For a company that depends on Europe as much as Priceline does, the notion that it keep growing so fast with no real consumer-spending recovery, when one is already developing, is a nice insurance policy indeed. It points to even more good times ahead for a stock that has already been a 130-bagger since 2003, as the developed world continues to climb gradually out of its post-2008 funk.
Coming a day after Facebook stunned Wall Street by paying $19 billion for WhatsApp, an instant-messaging application that has 450 million users but estimated 2013 revenue of only $20 million, Priceline's call was an espeicially timely object lesson in this: There are still aggressive, but comparatively more traditional, ways to build a growth business.
In contrast to the let's-pay-for-eyeballs approach of the WhatsApp deal, Priceline's huge returns have been rooted in smart tactics, very clever and judicious uses of its marketing and technology budgets -- and small acquisitions that paid huge returns, relatively quickly. Menlo Park, take note.
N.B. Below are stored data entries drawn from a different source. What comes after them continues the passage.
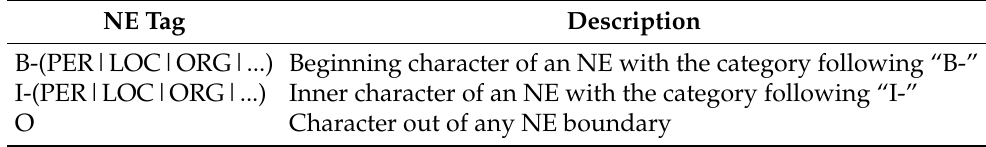
Table 2. Character-unit NE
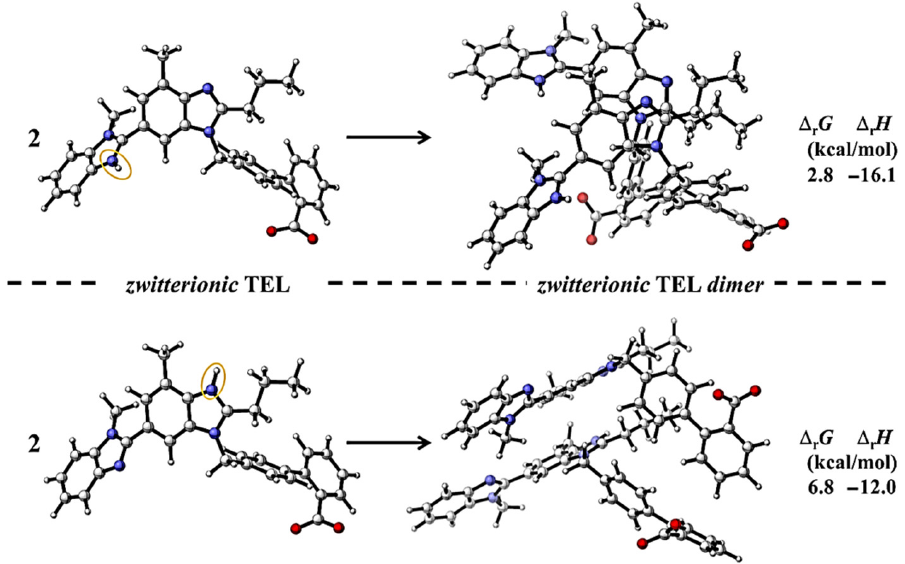
Figure 7. Dimerization of zwitterionic telmisartan along with the corresponding reaction Gibbs free energy ( ∆ r G ) and enthalpy ( ∆ r H ) values in kcal/mol. The structures have been computed at the M06-2X/6-31G(d) level of theory. The effect of water was mimicked by using the CPCM implicit solvent model. Orange ellipsoids indicate the protonation sites.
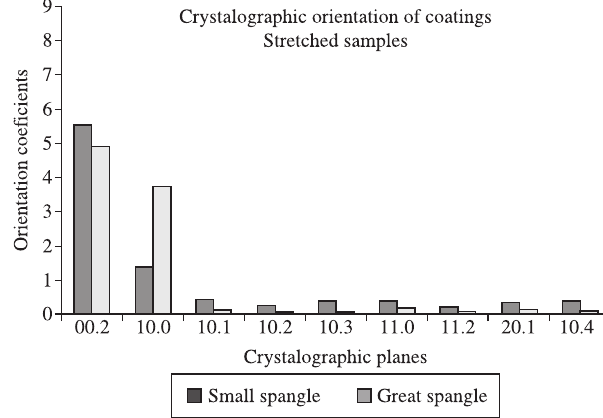
Figure 1. Orientation coefficients of galvanized samples.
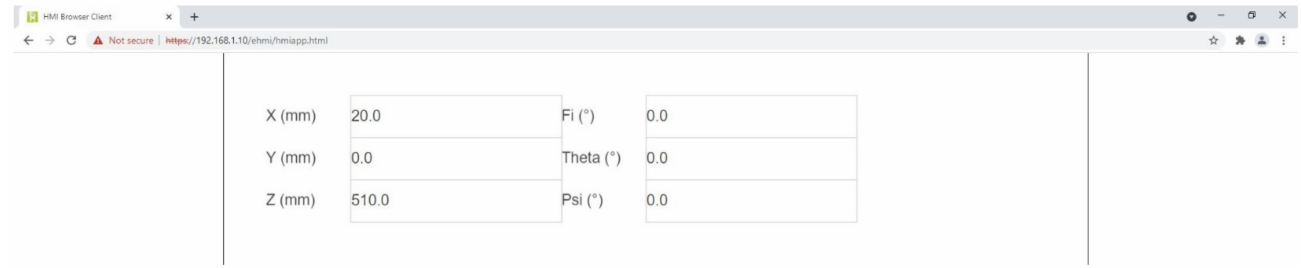
Figure 15. The HMI interface for the Stewart platform control.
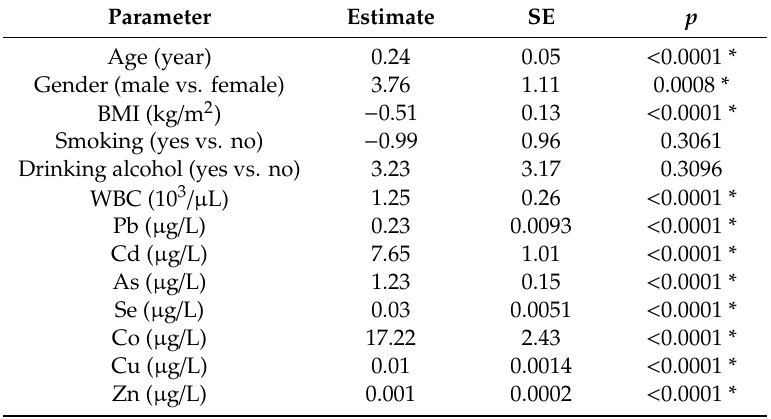
Table 3. Mixed-e ff ect model of the association of covariates with serum TNF- α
For years, Priceline's hypergrowth has been driven by the 2005 acquisition of Netherlands-based Booking.com, a $135 million deal, almost overlooked at the time, that Priceline used to slingshot itself past Expedia, the early leader in Europe's online travel market-share war. Priceline now gets 85% of its gross travel bookings from outside the U.S. -- mostly either from Europe or Asia, which Priceline entered after buying the Thai travel site Agoda in 2007 for an estimated $150 million.